Dès lors que le souhait des pouvoirs publics est de privilégier le taux d’emploi des 50-64 ans, les auteurs plaident en faveur d’un développement de dispositifs publics qui organisent davantage l’aide formelle.

 

L’apport de SHARE pour ce sujet

  • Caractère international : les études reprises dans ce chapitre couvrent entre treize et quinze pays sur des périodes qui se chevauchent, de 2004 à 2013 pour l’année la plus récente (vague 5 de l’enquête).
  • Caractère longitudinal : les auteurs de la deuxième étude exploitent les données en suivant précisément les mêmes individus et leurs choix et comportements sur presque dix ans.
  • Les auteurs s’intéressent à la santé de la population des 50 ans et plus sous le prisme peu étudié de l’aide informelle. Ils dégagent des résultats qui mettent en évidence l’effet qu’elle peut avoir sur la santé de la personne aidante.

 

1 R. Fontaine, « Aider un parent âgé se fait-il au détriment de l’emploi ? », Retraite et société, Caisse nationale d’assurance vieillesse (CNAV), La Documentation française, 2009, pp. 31-61.

2 Voy. à ce sujet les conclusions du Conseil européen de Lisbonne de mars 2000, à l’adresse http://www.europarl.europa.eu/summits/lis1_fr.htm.

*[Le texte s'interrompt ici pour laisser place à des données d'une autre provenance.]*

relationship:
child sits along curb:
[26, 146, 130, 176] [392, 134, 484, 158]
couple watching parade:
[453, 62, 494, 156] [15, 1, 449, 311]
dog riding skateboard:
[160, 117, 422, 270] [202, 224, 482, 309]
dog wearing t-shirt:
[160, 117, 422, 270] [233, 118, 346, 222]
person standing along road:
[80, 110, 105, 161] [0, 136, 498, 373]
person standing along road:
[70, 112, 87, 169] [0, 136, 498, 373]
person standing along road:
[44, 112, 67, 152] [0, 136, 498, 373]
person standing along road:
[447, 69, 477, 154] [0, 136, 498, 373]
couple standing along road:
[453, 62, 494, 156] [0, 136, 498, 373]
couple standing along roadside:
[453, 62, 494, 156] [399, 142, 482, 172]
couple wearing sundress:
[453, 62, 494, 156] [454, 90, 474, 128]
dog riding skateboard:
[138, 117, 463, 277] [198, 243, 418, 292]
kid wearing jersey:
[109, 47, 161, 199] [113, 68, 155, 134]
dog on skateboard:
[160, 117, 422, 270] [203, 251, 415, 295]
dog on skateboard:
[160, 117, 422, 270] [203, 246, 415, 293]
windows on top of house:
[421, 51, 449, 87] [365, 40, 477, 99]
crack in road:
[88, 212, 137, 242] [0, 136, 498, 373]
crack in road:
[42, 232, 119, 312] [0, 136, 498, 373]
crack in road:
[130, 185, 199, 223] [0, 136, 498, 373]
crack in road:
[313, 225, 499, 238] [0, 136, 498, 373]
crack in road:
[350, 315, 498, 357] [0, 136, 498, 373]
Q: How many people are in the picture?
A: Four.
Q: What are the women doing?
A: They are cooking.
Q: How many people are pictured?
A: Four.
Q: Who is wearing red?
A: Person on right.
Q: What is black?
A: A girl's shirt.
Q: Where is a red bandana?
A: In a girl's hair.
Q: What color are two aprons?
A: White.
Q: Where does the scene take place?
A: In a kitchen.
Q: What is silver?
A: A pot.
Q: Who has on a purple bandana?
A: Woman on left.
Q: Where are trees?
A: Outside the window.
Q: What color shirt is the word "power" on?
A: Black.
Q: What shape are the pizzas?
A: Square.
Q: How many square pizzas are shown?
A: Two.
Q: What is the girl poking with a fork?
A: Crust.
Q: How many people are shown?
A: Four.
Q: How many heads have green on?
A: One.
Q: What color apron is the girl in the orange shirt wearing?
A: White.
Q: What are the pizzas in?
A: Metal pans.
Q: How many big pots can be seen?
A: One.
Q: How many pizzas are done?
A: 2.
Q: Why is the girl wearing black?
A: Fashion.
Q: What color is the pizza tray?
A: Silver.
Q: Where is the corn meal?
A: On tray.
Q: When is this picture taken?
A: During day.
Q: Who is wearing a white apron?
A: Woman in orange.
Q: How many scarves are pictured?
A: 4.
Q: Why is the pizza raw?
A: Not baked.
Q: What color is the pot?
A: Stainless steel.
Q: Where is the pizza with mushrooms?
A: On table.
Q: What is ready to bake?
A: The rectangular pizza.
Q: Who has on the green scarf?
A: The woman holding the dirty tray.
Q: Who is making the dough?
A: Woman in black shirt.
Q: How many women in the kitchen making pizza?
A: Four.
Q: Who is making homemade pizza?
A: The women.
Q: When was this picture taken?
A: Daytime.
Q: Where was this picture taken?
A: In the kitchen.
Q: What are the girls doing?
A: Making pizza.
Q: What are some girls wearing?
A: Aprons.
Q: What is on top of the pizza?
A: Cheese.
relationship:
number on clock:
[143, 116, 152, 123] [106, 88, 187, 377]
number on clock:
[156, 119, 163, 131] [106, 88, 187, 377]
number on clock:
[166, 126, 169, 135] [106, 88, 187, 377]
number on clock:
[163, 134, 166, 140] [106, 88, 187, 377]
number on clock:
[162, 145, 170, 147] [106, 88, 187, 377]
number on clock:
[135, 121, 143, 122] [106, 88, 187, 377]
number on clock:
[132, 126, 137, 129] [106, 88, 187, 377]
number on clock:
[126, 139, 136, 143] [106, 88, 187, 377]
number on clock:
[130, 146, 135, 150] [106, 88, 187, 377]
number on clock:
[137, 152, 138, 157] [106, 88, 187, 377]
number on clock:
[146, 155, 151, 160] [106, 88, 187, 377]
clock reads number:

3 Voy. le tableau 3, R. Fontaine, « Aider un parent âgé se fait-il au détriment de l’emploi ? », Retraite et société, Caisse nationale d’assurance vieillesse (CNAV), La Documentation française, 2009, pp. 31-61.

4 Dans ses calculs, l’auteur prend également en compte les enfants cohabitant avec un parent âgé sans tenir alors compte de l’intensité (il n’existe pas de données sur l’intensité de l’aide fournie à un membre faisant partie du ménage de l’aidant).

5 N. Ciccarelli et A. Van Soest, « Informal Caregiving, Employment Status and Work Hours of the 50+ Population in Europe », De Economist, 2018, vol. 166, n° 3, pp. 363-396.

6 Les quinze pays étudiés sont : Allemagne, Autriche, Belgique, Danemark, Espagne, Estonie, France, Grèce, Italie, Pays-Bas, Pologne, Slovénie, Suède, Suisse et Tchéquie.